■ Exercise requirements ■
Go through the lines below. Copy those with "because".

■ Records to use ■

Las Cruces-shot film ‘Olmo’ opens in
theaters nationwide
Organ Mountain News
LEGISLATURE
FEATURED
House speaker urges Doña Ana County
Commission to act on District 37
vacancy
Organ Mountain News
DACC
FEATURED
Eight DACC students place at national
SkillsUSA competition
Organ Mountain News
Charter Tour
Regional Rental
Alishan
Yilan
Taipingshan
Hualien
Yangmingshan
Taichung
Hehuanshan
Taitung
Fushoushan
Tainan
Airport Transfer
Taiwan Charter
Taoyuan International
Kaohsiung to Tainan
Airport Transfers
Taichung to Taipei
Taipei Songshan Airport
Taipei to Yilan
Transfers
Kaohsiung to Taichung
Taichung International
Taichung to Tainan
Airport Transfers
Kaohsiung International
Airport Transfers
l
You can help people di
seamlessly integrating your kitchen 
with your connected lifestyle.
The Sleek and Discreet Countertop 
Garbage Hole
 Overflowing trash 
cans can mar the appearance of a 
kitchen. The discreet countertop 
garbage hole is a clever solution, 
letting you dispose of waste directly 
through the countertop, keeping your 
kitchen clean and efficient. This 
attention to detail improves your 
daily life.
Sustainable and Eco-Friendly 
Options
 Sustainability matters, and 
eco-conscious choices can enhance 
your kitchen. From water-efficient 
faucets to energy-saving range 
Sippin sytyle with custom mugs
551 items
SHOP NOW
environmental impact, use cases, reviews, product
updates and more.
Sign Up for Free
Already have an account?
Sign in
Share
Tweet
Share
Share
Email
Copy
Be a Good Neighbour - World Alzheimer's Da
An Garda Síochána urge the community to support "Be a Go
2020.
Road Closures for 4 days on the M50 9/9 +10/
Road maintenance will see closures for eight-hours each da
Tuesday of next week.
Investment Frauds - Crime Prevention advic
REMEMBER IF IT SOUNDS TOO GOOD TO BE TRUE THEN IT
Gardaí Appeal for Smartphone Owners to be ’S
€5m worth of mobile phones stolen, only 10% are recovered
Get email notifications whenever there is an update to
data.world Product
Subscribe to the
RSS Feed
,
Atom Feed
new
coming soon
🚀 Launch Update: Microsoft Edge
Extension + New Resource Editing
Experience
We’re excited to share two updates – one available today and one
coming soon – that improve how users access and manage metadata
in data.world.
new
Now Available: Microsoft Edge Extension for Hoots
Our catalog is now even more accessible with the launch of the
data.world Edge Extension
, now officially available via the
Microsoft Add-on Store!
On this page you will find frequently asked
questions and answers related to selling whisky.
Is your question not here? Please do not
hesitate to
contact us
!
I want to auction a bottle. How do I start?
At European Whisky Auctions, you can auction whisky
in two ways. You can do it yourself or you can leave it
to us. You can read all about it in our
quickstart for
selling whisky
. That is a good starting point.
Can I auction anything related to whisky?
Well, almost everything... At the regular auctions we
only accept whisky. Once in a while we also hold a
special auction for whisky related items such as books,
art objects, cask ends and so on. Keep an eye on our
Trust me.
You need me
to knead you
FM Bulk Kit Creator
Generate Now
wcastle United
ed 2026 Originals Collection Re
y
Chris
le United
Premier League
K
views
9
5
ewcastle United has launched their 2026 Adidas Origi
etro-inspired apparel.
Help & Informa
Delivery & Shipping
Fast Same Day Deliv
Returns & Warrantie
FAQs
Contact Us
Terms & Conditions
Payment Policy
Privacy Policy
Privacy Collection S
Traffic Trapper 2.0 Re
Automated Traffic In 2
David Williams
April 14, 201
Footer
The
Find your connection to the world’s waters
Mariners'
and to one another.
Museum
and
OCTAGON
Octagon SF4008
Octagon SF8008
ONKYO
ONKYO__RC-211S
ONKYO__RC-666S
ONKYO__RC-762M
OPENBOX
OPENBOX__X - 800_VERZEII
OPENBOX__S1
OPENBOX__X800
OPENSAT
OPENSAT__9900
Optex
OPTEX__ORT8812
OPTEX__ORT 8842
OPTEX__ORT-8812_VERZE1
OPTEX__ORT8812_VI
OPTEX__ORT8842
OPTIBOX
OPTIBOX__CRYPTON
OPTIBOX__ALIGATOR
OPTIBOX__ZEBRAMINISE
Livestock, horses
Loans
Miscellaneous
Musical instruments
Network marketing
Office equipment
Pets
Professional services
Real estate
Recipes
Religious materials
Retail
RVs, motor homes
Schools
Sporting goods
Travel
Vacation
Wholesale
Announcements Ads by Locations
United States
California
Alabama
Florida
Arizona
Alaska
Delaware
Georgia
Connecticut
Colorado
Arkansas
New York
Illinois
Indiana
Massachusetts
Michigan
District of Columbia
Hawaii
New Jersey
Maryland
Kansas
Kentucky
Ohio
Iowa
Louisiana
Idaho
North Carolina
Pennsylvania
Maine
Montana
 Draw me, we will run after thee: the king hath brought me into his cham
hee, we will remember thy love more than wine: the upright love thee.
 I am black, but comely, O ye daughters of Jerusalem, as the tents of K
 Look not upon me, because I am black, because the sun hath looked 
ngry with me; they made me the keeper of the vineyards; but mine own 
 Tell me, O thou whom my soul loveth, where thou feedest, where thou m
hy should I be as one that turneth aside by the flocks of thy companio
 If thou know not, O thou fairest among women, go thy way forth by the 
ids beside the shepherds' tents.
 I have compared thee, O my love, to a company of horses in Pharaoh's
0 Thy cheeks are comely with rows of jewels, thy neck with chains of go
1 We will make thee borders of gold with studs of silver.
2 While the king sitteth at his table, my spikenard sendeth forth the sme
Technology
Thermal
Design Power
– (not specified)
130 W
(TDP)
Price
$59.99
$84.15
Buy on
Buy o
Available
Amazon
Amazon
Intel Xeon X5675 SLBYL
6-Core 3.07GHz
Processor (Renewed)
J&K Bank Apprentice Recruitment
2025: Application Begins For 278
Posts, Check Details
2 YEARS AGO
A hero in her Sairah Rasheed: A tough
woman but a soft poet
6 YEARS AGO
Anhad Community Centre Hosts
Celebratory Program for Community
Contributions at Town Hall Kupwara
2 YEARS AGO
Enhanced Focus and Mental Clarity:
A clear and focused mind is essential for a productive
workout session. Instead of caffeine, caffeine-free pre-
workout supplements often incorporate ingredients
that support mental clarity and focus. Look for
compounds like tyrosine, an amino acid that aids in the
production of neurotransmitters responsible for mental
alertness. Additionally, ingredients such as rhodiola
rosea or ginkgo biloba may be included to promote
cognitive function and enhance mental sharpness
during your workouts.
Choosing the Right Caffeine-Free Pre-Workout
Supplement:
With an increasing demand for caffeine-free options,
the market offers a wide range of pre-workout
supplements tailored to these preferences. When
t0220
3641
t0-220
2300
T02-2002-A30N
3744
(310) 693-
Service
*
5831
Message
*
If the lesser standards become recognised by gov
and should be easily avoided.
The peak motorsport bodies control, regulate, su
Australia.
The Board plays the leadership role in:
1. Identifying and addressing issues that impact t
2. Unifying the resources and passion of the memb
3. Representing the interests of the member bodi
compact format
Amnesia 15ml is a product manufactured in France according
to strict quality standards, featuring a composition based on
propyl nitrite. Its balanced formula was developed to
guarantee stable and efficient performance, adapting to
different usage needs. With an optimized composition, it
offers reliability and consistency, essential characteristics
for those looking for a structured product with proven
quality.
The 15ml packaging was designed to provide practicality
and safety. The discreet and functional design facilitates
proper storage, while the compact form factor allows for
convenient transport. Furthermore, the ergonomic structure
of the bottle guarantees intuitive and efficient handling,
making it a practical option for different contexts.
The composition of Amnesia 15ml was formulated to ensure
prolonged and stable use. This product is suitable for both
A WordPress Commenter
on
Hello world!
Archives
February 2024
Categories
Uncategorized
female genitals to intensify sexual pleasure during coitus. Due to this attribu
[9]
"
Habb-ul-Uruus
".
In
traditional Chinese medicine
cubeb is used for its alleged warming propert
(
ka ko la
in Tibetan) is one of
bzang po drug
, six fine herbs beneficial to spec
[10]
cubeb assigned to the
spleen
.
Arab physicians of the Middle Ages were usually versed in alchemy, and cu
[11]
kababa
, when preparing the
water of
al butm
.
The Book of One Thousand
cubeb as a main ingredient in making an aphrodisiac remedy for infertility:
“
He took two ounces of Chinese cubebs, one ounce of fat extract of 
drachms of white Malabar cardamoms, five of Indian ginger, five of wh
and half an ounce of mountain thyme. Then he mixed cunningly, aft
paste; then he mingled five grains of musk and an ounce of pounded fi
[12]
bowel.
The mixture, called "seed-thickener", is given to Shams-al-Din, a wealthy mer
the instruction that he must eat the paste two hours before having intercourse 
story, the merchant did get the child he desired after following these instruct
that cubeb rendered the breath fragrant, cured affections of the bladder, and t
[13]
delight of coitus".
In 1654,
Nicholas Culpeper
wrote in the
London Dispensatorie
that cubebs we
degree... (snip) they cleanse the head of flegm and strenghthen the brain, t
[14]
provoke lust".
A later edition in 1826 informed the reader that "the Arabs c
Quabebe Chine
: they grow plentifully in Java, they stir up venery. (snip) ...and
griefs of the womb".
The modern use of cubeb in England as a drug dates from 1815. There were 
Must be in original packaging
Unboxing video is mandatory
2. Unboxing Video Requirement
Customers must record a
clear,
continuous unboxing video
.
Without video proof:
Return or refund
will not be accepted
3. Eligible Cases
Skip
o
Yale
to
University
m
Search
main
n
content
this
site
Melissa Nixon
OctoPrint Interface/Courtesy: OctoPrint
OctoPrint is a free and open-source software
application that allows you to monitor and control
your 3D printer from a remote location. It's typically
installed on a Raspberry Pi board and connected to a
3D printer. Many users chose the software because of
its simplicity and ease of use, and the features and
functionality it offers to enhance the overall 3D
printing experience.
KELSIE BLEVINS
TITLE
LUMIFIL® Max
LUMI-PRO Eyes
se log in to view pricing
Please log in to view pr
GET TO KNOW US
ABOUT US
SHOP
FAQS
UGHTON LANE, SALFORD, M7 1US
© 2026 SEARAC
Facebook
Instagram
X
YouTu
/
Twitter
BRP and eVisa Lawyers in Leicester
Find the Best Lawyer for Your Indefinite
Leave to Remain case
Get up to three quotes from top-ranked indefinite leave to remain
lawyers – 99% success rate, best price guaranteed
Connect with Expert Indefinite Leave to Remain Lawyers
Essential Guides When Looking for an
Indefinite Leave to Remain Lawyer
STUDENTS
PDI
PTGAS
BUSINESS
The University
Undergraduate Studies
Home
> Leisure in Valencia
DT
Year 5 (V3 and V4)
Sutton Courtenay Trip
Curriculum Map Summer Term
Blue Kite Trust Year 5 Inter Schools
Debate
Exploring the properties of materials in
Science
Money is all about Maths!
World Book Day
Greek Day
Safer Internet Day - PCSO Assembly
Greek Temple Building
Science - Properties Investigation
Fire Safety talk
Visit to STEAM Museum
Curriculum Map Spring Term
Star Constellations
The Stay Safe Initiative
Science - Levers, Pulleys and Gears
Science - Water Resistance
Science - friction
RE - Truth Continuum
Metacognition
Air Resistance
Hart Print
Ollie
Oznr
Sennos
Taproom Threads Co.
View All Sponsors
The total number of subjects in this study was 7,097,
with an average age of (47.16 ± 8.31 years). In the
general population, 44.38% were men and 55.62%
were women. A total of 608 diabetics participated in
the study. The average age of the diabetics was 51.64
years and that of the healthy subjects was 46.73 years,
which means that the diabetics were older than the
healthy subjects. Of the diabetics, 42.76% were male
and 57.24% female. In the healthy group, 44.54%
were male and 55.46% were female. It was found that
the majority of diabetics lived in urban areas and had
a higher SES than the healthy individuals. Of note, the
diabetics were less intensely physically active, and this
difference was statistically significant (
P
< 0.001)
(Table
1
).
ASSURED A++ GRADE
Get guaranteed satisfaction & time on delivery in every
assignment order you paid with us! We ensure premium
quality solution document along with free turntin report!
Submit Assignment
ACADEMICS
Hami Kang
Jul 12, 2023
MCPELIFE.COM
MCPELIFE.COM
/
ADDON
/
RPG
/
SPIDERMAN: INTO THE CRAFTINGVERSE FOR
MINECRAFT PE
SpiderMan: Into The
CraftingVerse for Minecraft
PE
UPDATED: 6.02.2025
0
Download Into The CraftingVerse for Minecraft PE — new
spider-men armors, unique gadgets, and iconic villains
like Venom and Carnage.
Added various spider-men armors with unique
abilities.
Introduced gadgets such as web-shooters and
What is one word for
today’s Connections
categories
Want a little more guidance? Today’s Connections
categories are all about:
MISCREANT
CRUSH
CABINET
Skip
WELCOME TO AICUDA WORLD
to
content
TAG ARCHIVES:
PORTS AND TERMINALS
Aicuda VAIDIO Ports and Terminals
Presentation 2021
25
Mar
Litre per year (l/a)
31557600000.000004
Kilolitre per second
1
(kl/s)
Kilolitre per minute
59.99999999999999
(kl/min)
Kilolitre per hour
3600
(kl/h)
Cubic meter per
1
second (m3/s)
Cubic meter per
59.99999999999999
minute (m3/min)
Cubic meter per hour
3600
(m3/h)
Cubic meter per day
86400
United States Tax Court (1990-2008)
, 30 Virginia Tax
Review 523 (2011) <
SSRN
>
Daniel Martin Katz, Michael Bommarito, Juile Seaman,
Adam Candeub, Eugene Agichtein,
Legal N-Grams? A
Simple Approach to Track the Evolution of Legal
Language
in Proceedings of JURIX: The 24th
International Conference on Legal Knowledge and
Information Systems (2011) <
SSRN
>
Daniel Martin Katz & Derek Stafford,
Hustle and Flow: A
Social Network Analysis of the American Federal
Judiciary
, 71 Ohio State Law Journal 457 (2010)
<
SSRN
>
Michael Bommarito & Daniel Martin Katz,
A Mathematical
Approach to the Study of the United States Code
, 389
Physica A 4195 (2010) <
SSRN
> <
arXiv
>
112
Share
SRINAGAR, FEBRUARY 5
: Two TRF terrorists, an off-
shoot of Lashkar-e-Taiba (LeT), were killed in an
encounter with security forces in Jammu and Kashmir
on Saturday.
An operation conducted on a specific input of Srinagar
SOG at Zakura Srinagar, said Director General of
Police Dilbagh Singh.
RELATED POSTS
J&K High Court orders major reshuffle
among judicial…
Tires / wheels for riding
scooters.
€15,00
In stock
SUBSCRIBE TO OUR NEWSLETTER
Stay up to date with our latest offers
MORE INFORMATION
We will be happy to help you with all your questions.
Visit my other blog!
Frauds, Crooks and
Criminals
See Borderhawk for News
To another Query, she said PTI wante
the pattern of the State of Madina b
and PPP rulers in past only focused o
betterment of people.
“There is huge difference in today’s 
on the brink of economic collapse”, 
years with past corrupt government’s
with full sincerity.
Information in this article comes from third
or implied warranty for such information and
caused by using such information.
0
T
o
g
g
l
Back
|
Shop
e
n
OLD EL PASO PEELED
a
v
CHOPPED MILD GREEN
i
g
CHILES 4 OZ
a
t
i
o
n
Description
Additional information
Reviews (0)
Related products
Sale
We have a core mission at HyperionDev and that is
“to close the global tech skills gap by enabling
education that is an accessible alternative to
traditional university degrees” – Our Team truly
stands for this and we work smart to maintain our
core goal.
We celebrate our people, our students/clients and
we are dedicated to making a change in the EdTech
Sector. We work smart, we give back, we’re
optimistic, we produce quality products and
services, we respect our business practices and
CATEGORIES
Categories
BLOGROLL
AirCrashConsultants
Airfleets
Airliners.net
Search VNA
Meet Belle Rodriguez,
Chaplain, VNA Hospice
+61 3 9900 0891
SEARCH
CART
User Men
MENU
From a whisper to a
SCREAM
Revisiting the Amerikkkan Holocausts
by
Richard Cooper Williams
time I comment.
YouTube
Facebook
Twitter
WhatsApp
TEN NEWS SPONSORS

■ Result for this exercise ■
 Look not upon me, because I am black, because the sun hath looked 
3D printer. Many users chose the software because of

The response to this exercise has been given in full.